### Records from a dataset
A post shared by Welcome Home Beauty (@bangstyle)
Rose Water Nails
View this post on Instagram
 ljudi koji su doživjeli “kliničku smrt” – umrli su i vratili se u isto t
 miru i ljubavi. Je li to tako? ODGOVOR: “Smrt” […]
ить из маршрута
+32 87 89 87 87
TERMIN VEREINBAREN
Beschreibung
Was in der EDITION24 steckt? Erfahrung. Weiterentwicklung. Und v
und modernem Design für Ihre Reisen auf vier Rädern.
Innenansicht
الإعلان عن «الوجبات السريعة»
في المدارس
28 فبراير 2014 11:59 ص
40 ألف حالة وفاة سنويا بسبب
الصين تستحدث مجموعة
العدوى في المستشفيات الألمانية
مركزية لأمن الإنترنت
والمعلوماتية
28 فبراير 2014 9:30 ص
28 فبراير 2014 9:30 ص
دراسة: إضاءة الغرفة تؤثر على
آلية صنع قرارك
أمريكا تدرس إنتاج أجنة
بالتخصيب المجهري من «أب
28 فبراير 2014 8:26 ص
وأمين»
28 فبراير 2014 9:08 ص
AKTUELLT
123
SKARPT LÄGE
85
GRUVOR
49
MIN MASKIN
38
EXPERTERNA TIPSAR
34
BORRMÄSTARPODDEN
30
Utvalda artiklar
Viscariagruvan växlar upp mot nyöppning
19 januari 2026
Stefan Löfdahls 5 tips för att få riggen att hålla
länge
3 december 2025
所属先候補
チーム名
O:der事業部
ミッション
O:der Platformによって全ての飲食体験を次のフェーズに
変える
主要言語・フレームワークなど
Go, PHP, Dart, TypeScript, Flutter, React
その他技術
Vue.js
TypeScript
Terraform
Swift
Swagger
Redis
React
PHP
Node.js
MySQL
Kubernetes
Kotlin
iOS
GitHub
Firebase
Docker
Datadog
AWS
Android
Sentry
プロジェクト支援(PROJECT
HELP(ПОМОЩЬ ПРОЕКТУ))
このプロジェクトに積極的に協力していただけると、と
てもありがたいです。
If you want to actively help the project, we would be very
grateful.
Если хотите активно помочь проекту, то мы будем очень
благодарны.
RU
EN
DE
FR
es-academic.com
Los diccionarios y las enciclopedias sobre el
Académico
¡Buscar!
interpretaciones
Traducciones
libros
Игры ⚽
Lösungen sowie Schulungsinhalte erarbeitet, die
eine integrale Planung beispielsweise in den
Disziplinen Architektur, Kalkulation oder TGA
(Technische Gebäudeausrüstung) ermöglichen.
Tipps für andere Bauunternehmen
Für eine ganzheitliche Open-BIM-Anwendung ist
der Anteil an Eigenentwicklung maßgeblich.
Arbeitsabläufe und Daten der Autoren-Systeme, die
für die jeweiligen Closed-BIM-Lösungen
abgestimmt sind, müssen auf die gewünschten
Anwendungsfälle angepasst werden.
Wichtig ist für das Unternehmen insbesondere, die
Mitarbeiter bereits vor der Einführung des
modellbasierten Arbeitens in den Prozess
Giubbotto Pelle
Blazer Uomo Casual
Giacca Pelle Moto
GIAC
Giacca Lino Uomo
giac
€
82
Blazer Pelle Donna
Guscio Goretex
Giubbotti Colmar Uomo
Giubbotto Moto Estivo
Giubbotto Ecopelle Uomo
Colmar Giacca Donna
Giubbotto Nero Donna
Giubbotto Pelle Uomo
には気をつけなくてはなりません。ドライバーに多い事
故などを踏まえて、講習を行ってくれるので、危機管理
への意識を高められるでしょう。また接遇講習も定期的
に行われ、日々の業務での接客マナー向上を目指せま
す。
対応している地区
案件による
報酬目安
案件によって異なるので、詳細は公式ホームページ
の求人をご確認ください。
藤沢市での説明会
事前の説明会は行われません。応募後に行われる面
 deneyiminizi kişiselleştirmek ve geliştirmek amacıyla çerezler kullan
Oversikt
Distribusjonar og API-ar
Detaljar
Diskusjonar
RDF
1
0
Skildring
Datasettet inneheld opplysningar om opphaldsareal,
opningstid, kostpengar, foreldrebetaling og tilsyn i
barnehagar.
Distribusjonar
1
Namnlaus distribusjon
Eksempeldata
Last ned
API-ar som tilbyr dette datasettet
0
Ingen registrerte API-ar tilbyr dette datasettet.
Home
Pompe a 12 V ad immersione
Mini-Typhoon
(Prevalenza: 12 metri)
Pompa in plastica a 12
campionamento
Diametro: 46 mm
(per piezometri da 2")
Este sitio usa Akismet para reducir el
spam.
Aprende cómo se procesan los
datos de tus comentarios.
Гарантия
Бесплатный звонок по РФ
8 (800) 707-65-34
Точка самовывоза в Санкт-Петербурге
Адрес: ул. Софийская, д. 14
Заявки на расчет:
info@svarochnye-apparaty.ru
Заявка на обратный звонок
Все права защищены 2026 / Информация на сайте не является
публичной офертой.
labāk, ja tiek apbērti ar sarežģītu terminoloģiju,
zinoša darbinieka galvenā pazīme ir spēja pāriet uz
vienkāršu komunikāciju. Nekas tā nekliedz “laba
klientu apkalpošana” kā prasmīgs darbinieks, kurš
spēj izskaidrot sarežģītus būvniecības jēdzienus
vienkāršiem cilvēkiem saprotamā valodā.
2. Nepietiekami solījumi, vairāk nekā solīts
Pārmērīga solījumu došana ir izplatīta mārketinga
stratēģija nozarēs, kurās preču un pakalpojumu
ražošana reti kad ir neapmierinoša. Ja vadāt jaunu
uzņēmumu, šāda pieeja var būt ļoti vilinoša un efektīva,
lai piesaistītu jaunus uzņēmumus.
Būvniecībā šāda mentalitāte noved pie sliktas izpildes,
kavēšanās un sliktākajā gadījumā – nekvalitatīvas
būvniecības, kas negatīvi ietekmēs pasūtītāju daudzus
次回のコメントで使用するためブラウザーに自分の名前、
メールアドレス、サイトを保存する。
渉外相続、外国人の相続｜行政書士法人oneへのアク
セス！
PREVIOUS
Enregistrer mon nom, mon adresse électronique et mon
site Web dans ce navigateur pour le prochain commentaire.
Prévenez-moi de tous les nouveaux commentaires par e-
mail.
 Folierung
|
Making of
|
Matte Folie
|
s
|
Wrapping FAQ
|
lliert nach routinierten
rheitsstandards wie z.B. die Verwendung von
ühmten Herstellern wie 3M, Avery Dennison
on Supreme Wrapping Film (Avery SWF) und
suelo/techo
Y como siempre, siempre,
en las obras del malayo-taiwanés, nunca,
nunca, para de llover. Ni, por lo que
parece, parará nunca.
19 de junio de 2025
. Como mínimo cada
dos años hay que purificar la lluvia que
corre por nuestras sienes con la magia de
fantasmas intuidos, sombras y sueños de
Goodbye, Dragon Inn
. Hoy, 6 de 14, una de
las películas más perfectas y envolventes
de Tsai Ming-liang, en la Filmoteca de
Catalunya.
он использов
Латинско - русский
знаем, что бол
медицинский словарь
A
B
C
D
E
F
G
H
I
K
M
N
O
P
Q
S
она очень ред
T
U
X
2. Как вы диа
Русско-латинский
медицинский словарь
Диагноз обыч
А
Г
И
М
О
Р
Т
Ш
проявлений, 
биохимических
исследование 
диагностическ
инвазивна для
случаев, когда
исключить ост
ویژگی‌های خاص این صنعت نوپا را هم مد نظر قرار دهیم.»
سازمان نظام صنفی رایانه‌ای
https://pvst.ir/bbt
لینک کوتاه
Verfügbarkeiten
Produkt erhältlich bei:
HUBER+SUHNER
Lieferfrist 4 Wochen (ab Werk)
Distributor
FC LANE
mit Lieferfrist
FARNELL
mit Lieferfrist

### Problem to work on
Beginning with the line that contains "19 de junio de 2025" and ending with the last line of the data above, return those lines exactly and nothing else.

### Expected answer
19 de junio de 2025
. Como mínimo cada
dos años hay que purificar la lluvia que
corre por nuestras sienes con la magia de
fantasmas intuidos, sombras y sueños de
Goodbye, Dragon Inn
. Hoy, 6 de 14, una de
las películas más perfectas y envolventes
de Tsai Ming-liang, en la Filmoteca de
Catalunya.
он использов
Латинско - русский
знаем, что бол
медицинский словарь
A
B
C
D
E
F
G
H
I
K
M
N
O
P
Q
S
она очень ред
T
U
X
2. Как вы диа
Русско-латинский
медицинский словарь
Диагноз обыч
А
Г
И
М
О
Р
Т
Ш
проявлений, 
биохимических
исследование 
диагностическ
инвазивна для
случаев, когда
исключить ост
ویژگی‌های خاص این صنعت نوپا را هم مد نظر قرار دهیم.»
سازمان نظام صنفی رایانه‌ای
https://pvst.ir/bbt
لینک کوتاه
Verfügbarkeiten
Produkt erhältlich bei:
HUBER+SUHNER
Lieferfrist 4 Wochen (ab Werk)
Distributor
FC LANE
mit Lieferfrist
FARNELL
mit Lieferfrist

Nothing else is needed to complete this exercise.